Sorg Chalandon nous donne un exemple de plus de cette haine inlassablement inhalée par l'intermédiaire des religions. Tant de morts inadmissibles au nom d'un Dieu hypothétique qui gonfle d'irresponsabilité tout croyant, se voyant ainsi légitimé dans son combat contre toute autre croyance. Force est de reconnaître que l’obscurantisme à une telle puissance de nuisance, qu'elle nous ferait presque croire à l'existence du Diable !
Chacun des protagonistes est confronté à des forces noires qui les dépassent, même Georges, malgré sa montagne de bonne volonté, y cédera. La violence est-elle inéluctablement un maelstrom qui un jour ou l'autre nous happera tous ? L'Art a-t-il une chance pour pouvoir sauver le monde ? Se battre pour la paix a-t-il un sens ? Telles sont les questions abordées avec humilité dans cette tragédie sans nom.

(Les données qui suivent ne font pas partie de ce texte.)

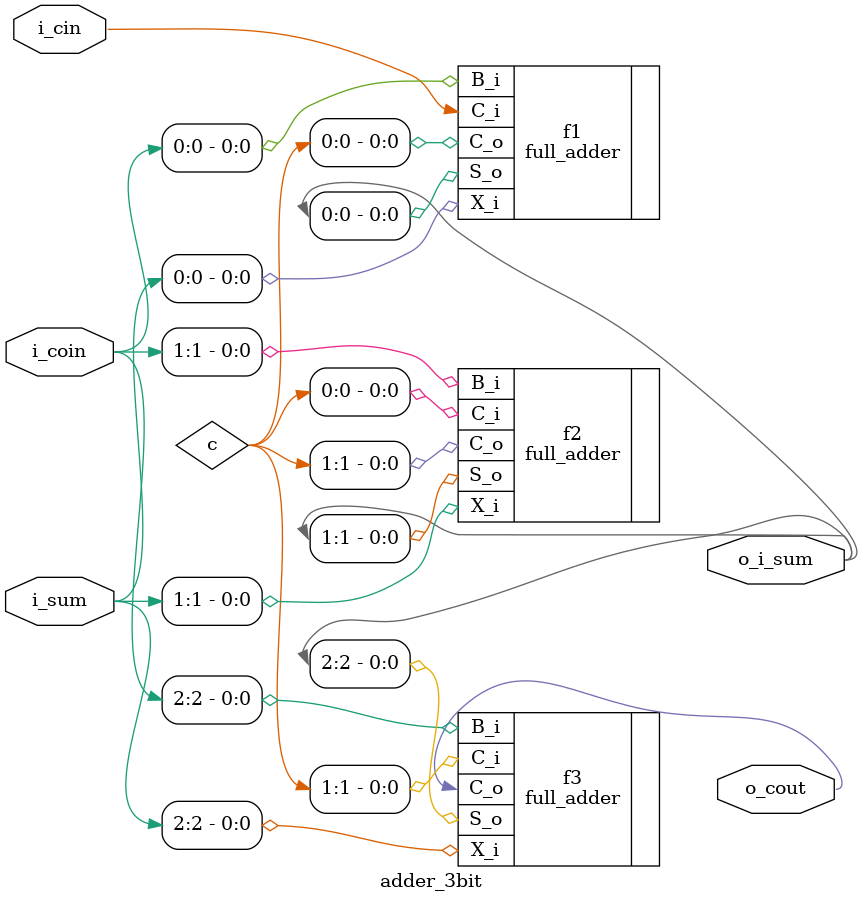
<source format=sv>
module adder_3bit (
    input  wire [2:0] i_sum,
    input  wire [2:0] i_coin,
    input  wire       i_cin,
    output wire [2:0] o_i_sum,
    output wire       o_cout
);
  wire [1:0] c;
  full_adder f1 (
    .X_i(i_sum[0]),
    .B_i(i_coin[0]),
    .C_i(i_cin),
    .S_o(o_i_sum[0]),
    .C_o(c[0])
);
  full_adder f2 (
    .X_i(i_sum[1]),
    .B_i(i_coin[1]),
    .C_i(c[0]),
    .S_o(o_i_sum[1]),
    .C_o(c[1])
);
  full_adder f3 (
    .X_i(i_sum[2]),
    .B_i(i_coin[2]),
    .C_i(c[1]),
    .S_o(o_i_sum[2]),
    .C_o(o_cout)
);
endmodule
</source>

Avec une grande maîtrise Sorg Chalandon tire des parallèles entre la jeune fille de Georges, Louise, élevée bien au calme dans un pays en paix, et les enfants de Beyrouth, fatalement meurtris, et soumis à la folie d'hommes croyants. L'auteur, par la simple chute d'une boule de glace dans le parc Monceau, exprime la relativité de toutes choses selon la position géographique de l'observateur. Ne devrait-on pas mesurer chaque chose de la vie à l'aune des pires exactions commises en ce vaste monde ? Autre écho allant dans le même sens : les réflexions des acteurs multiconfessionnels, qui, en raison de leur origine et de leur histoire personnelle, ont, de la pièce Antigone, des visions totalement divergentes. Comme si, suivant la confession religieuse d'où on observe un travail artistique, son interprétation sera fatalement distincte, et presque inaudible depuis les visions d'une autre croyance. Expliquant ainsi bien des choses, et ridiculisant tant de positions ignorantissimes.

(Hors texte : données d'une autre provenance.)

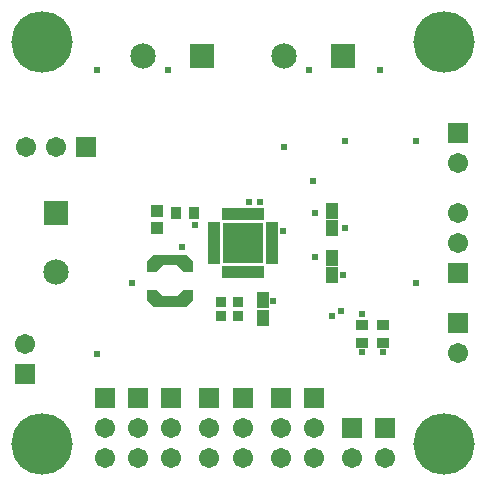
<source format=gts>
G04*
G04 #@! TF.GenerationSoftware,Altium Limited,Altium Designer,21.7.2 (23)*
G04*
G04 Layer_Color=8388736*
%FSLAX25Y25*%
%MOIN*%
G70*
G04*
G04 #@! TF.SameCoordinates,3D67BF19-0A55-4891-8FEB-F4BE30BF2CF6*
G04*
G04*
G04 #@! TF.FilePolarity,Negative*
G04*
G01*
G75*
%ADD14R,0.03961X0.04351*%
%ADD15R,0.04343X0.03556*%
%ADD16R,0.03556X0.04343*%
%ADD17R,0.13202X0.13202*%
%ADD18R,0.04068X0.01981*%
%ADD19R,0.01981X0.04068*%
%ADD20R,0.03985X0.05241*%
%ADD21R,0.03568X0.03563*%
%ADD22R,0.03379X0.03174*%
%ADD23C,0.04039*%
%ADD24R,0.06706X0.06706*%
%ADD25C,0.06706*%
%ADD26R,0.06706X0.06706*%
%ADD27C,0.08477*%
%ADD28R,0.08477X0.08477*%
%ADD29R,0.08477X0.08477*%
%ADD30C,0.20485*%
%ADD31C,0.02375*%
%ADD32C,0.03556*%
G36*
X61988Y59685D02*
X59823Y57480D01*
X48839D01*
X46673Y59685D01*
Y63189D01*
X49724D01*
X52067Y60905D01*
X56595D01*
X58937Y63189D01*
X61988D01*
Y59685D01*
D02*
G37*
G36*
Y72598D02*
Y69095D01*
X58937D01*
X56595Y71378D01*
X52067D01*
X49724Y69095D01*
X46673D01*
Y72598D01*
X48839Y74803D01*
X59823D01*
X61988Y72598D01*
D02*
G37*
D14*
X50000Y83856D02*
D03*
Y89372D02*
D03*
D15*
X118504Y45472D02*
D03*
Y51378D02*
D03*
X125394Y51378D02*
D03*
Y45472D02*
D03*
D16*
X62402Y88583D02*
D03*
X56496D02*
D03*
D17*
X78740Y78740D02*
D03*
D18*
X69055Y72835D02*
D03*
Y74803D02*
D03*
Y76772D02*
D03*
Y78740D02*
D03*
Y80709D02*
D03*
Y82677D02*
D03*
Y84646D02*
D03*
X88425D02*
D03*
Y82677D02*
D03*
Y80709D02*
D03*
Y78740D02*
D03*
Y76772D02*
D03*
Y74803D02*
D03*
Y72835D02*
D03*
D19*
X72835Y88425D02*
D03*
X74803D02*
D03*
X76772D02*
D03*
X78740D02*
D03*
X80709D02*
D03*
X82677D02*
D03*
X84646D02*
D03*
Y69055D02*
D03*
X82677D02*
D03*
X80709D02*
D03*
X78740D02*
D03*
X76772D02*
D03*
X74803D02*
D03*
X72835D02*
D03*
D20*
X108268Y73782D02*
D03*
Y67951D02*
D03*
Y89530D02*
D03*
Y83699D02*
D03*
X85433Y59608D02*
D03*
Y53777D02*
D03*
D21*
X71260Y59057D02*
D03*
Y54329D02*
D03*
D22*
X77165Y59158D02*
D03*
Y54228D02*
D03*
D23*
X58956Y59799D02*
D03*
Y72484D02*
D03*
D24*
X6102Y34882D02*
D03*
X54724Y26929D02*
D03*
X43701D02*
D03*
X32677D02*
D03*
X126181Y16929D02*
D03*
X78543Y26929D02*
D03*
X115157Y16929D02*
D03*
X67520Y26929D02*
D03*
X91339D02*
D03*
X102362D02*
D03*
X150394Y68740D02*
D03*
X150394Y51968D02*
D03*
Y115354D02*
D03*
D25*
X6102Y44882D02*
D03*
X16339Y110630D02*
D03*
X6339D02*
D03*
X54724Y16929D02*
D03*
Y6929D02*
D03*
X43701Y16929D02*
D03*
Y6929D02*
D03*
X32677Y16929D02*
D03*
Y6929D02*
D03*
X126181D02*
D03*
X78543Y16929D02*
D03*
Y6929D02*
D03*
X115157D02*
D03*
X67520Y16929D02*
D03*
Y6929D02*
D03*
X91339Y16929D02*
D03*
Y6929D02*
D03*
X102362Y16929D02*
D03*
Y6929D02*
D03*
X150394Y88740D02*
D03*
Y78740D02*
D03*
X150394Y41969D02*
D03*
Y105354D02*
D03*
D26*
X26339Y110630D02*
D03*
D27*
X16535Y68899D02*
D03*
X92521Y140945D02*
D03*
X45276Y140945D02*
D03*
D28*
X16535Y88584D02*
D03*
D29*
X112206Y140945D02*
D03*
X64961Y140945D02*
D03*
D30*
X11811Y11811D02*
D03*
X145669Y145669D02*
D03*
X11811D02*
D03*
X145669Y11811D02*
D03*
D31*
X136221Y112599D02*
D03*
Y65354D02*
D03*
X124409Y136221D02*
D03*
X112599Y112599D02*
D03*
X100787Y136221D02*
D03*
X53543D02*
D03*
X41732Y65354D02*
D03*
X29921Y136221D02*
D03*
Y41732D02*
D03*
X62598Y84646D02*
D03*
X88779Y59252D02*
D03*
X102559Y88583D02*
D03*
Y74016D02*
D03*
X112205Y68110D02*
D03*
X92126Y82677D02*
D03*
X102165Y99213D02*
D03*
X92520Y110630D02*
D03*
X118504Y42323D02*
D03*
X125394D02*
D03*
X84252Y92520D02*
D03*
X80709D02*
D03*
X58268Y77362D02*
D03*
X118504Y54921D02*
D03*
X108465Y54528D02*
D03*
X111417Y55905D02*
D03*
X112598Y83858D02*
D03*
D32*
X83071Y83071D02*
D03*
Y74410D02*
D03*
X78740Y78740D02*
D03*
X74410Y83071D02*
D03*
Y74410D02*
D03*
M02*

</source>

La plume vivante de Sorg Chalandon imprime au récit une force supplémentaire. Elle intensifie les émotions, au point de parfois souffrir à sa lecture tant l'amour, l'amitié et la haine suintent de ces mots. Rarement un auteur aura autant mis en relation la force de son histoire avec celle de ses écrits.
Tout du long, le roman est bercé par le Pie Jesu du requiem de Duruflé, une oeuvre qui augmente s'il en était besoin, la dimension affective de l'ensemble.
Pour conclure, une oeuvre remarquable et tragique, impossible à oublier, telle une ode criant la vie face à tout obscurantisme primaire.